Reproduce every line of the material below word for word, keeping the same order.

Start of MATERIAL FOR THIS EXERCISE

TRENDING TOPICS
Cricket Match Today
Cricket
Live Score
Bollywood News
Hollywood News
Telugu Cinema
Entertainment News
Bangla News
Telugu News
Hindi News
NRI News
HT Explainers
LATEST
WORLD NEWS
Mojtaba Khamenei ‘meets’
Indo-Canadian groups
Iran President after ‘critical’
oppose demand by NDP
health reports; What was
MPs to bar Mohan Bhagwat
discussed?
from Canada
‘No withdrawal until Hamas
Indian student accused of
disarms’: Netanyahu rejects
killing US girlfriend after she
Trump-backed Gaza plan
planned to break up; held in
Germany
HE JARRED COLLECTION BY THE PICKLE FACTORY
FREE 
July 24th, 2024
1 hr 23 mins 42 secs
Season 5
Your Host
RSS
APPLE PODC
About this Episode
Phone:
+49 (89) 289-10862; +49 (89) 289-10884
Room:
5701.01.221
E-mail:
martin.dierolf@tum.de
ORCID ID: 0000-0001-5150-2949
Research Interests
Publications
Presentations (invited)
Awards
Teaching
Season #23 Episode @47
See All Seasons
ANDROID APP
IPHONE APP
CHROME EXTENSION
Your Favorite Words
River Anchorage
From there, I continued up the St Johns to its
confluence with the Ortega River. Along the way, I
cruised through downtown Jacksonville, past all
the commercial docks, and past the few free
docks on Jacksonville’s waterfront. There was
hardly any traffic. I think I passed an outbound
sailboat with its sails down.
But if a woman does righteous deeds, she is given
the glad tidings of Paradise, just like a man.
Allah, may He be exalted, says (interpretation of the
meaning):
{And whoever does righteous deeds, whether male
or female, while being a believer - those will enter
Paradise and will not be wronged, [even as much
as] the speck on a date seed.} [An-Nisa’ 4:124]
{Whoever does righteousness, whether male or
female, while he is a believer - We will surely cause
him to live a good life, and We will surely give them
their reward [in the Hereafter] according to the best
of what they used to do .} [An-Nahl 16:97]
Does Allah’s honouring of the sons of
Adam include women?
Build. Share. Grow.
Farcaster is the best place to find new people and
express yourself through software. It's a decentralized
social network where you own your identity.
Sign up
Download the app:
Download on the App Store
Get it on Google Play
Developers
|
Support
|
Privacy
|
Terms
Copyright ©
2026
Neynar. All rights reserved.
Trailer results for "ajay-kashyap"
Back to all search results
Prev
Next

End of MATERIAL FOR THIS EXERCISE

### TASK RESULT
TRENDING TOPICS
Cricket Match Today
Cricket
Live Score
Bollywood News
Hollywood News
Telugu Cinema
Entertainment News
Bangla News
Telugu News
Hindi News
NRI News
HT Explainers
LATEST
WORLD NEWS
Mojtaba Khamenei ‘meets’
Indo-Canadian groups
Iran President after ‘critical’
oppose demand by NDP
health reports; What was
MPs to bar Mohan Bhagwat
discussed?
from Canada
‘No withdrawal until Hamas
Indian student accused of
disarms’: Netanyahu rejects
killing US girlfriend after she
Trump-backed Gaza plan
planned to break up; held in
Germany
HE JARRED COLLECTION BY THE PICKLE FACTORY
FREE 
July 24th, 2024
1 hr 23 mins 42 secs
Season 5
Your Host
RSS
APPLE PODC
About this Episode
Phone:
+49 (89) 289-10862; +49 (89) 289-10884
Room:
5701.01.221
E-mail:
martin.dierolf@tum.de
ORCID ID: 0000-0001-5150-2949
Research Interests
Publications
Presentations (invited)
Awards
Teaching
Season #23 Episode @47
See All Seasons
ANDROID APP
IPHONE APP
CHROME EXTENSION
Your Favorite Words
River Anchorage
From there, I continued up the St Johns to its
confluence with the Ortega River. Along the way, I
cruised through downtown Jacksonville, past all
the commercial docks, and past the few free
docks on Jacksonville’s waterfront. There was
hardly any traffic. I think I passed an outbound
sailboat with its sails down.
But if a woman does righteous deeds, she is given
the glad tidings of Paradise, just like a man.
Allah, may He be exalted, says (interpretation of the
meaning):
{And whoever does righteous deeds, whether male
or female, while being a believer - those will enter
Paradise and will not be wronged, [even as much
as] the speck on a date seed.} [An-Nisa’ 4:124]
{Whoever does righteousness, whether male or
female, while he is a believer - We will surely cause
him to live a good life, and We will surely give them
their reward [in the Hereafter] according to the best
of what they used to do .} [An-Nahl 16:97]
Does Allah’s honouring of the sons of
Adam include women?
Build. Share. Grow.
Farcaster is the best place to find new people and
express yourself through software. It's a decentralized
social network where you own your identity.
Sign up
Download the app:
Download on the App Store
Get it on Google Play
Developers
|
Support
|
Privacy
|
Terms
Copyright ©
2026
Neynar. All rights reserved.
Trailer results for "ajay-kashyap"
Back to all search results
Prev
Next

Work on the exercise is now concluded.